Report evaluating ethical claims of Starbucks
Starbucks started as a small shop in Seattle but now has over 15,000 shops in more than 50 countries. When a company is at such a level, mistakes are bound to happen, but that isn’t an excuse. The propose of this report is to evaluate some of Starbucks ethical claims and how far they lived up to it. The writer gathered information from a lot of reports and certified websites and news outlets. The writer will evaluate their claims in treatment of customers, sustainability and the environment and tax avoidance by Starbucks.
It is further concluded that Starbucks does not live up to their claims and there are still things to work on and potential for improvements in their methods of working as an ethical business. It is recommended, for Starbucks, to start being more responsible and treat people as well as customers equally. They should start following the law as a duty and not charity or donation. They need to stop taking every opportunity as a way to improve its brand image. Starbucks has to improve their recycling methods and be aware of what products and packaging they are using and selling to their customer.

+===+

## Short task 1
Identify the areas of Starbucks' ethical claims that the Starbucks report says the writer will evaluate.
## Short task 2
Decide whether each statement agrees with the Starbucks report, answering yes or no and quoting the words that decide it:
(a) Starbucks now has more than 15,000 shops in over 50 countries.
(b) The report concludes that Starbucks lives up to its ethical claims.
(c) Starbucks began as a small shop in Portland.
## Short task 3
According to the Starbucks report, why are mistakes bound to happen at Starbucks, and does the report treat this as an excuse?
The records that follow have no connection to the Starbucks report.

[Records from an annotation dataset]
+===+

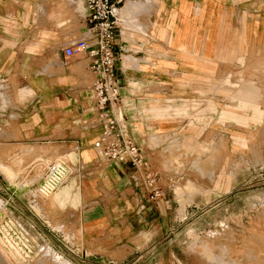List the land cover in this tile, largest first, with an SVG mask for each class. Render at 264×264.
Here are the masks:
<instances>
[{"label":"crops","instance_id":"crops-1","mask_svg":"<svg viewBox=\"0 0 264 264\" xmlns=\"http://www.w3.org/2000/svg\"><path fill=\"white\" fill-rule=\"evenodd\" d=\"M260 3L125 0L115 36L119 98L102 113L94 104L89 55L64 53L77 39L93 42L85 1L0 0V161L15 170L0 164L11 176L16 171L10 179L0 169L1 207L28 228L37 220L49 226L76 264L123 260L146 235L162 230L167 214L177 220L172 151L188 140L199 146L204 133L242 130L232 120L226 127L219 116L260 119L259 86L252 82L231 95L252 114L221 106L228 68L264 54ZM196 98L204 111L195 121ZM110 114L160 170V199L148 198L142 173L128 158L102 156V122ZM54 160L69 174L55 194L35 196ZM192 185L188 180L176 193ZM22 207L32 212L26 220L13 214Z\"/></svg>","mask_w":264,"mask_h":264},{"label":"rangeland","instance_id":"rangeland-1","mask_svg":"<svg viewBox=\"0 0 264 264\" xmlns=\"http://www.w3.org/2000/svg\"><path fill=\"white\" fill-rule=\"evenodd\" d=\"M259 5L263 7L264 3ZM224 80L227 83L221 106H236L237 111L246 114H252V109L237 108L239 99L231 95L245 82L259 86L260 119L245 123L219 116L218 121L226 127L232 125V120L242 130L204 133L199 146L188 140L173 150L176 172L170 179V196L177 200V220L167 214L161 231L146 235L123 260L109 264H264V54L240 59L234 68H228ZM192 105L196 121L204 109L198 98L192 100ZM236 134L244 140H236ZM1 164L0 169L12 179L16 171L11 176ZM188 180L193 184L191 188L177 194L176 188L185 186ZM13 214L23 220L32 216L24 207ZM1 215L11 213L1 207L0 197ZM49 229L38 220L34 228L27 227L35 253L28 259L0 242V264H76L64 255L60 249L64 245Z\"/></svg>","mask_w":264,"mask_h":264},{"label":"built area","instance_id":"built-area-1","mask_svg":"<svg viewBox=\"0 0 264 264\" xmlns=\"http://www.w3.org/2000/svg\"><path fill=\"white\" fill-rule=\"evenodd\" d=\"M85 18L93 34V42L77 39L64 48L65 55L85 51L90 57V68L95 73L92 93L95 107L102 113L119 98V81L116 63L119 53L115 49V36L119 25V11L125 0H84ZM102 156L109 159L128 158L135 169L141 171L148 190V198L158 200L163 190L160 185L161 172L145 155L143 149L132 138L118 128L114 115H106L102 122ZM67 165L60 161H49L45 173L34 189L38 197L50 196L66 179ZM0 242L17 256L30 258L33 254V238L27 228L12 216L0 217Z\"/></svg>","mask_w":264,"mask_h":264},{"label":"bare ground","instance_id":"bare-ground-1","mask_svg":"<svg viewBox=\"0 0 264 264\" xmlns=\"http://www.w3.org/2000/svg\"><path fill=\"white\" fill-rule=\"evenodd\" d=\"M122 8H123V7H121V9H120V14H121V12H122ZM68 174H69V173H68ZM61 185H62V184H61ZM53 193H54V192H53ZM54 194H55V193H54ZM220 263H221V262H220Z\"/></svg>","mask_w":264,"mask_h":264}]
</instances>
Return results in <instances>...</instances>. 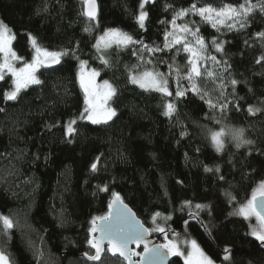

+===+

## Written response 1
- Treatment of customers
- Sustainability and the environment
- Tax avoidance

## Written response 2
(a) Yes: "now has over 15,000 shops in more than 50 countries"
(b) No: "Starbucks does not live up to their claims"
(c) No: "Starbucks started as a small shop in Seattle"

## Written response 3
Mistakes are bound to happen because Starbucks has grown from a small shop in Seattle to over 15,000 shops in more than 50 countries. The report states that this "isn't an excuse."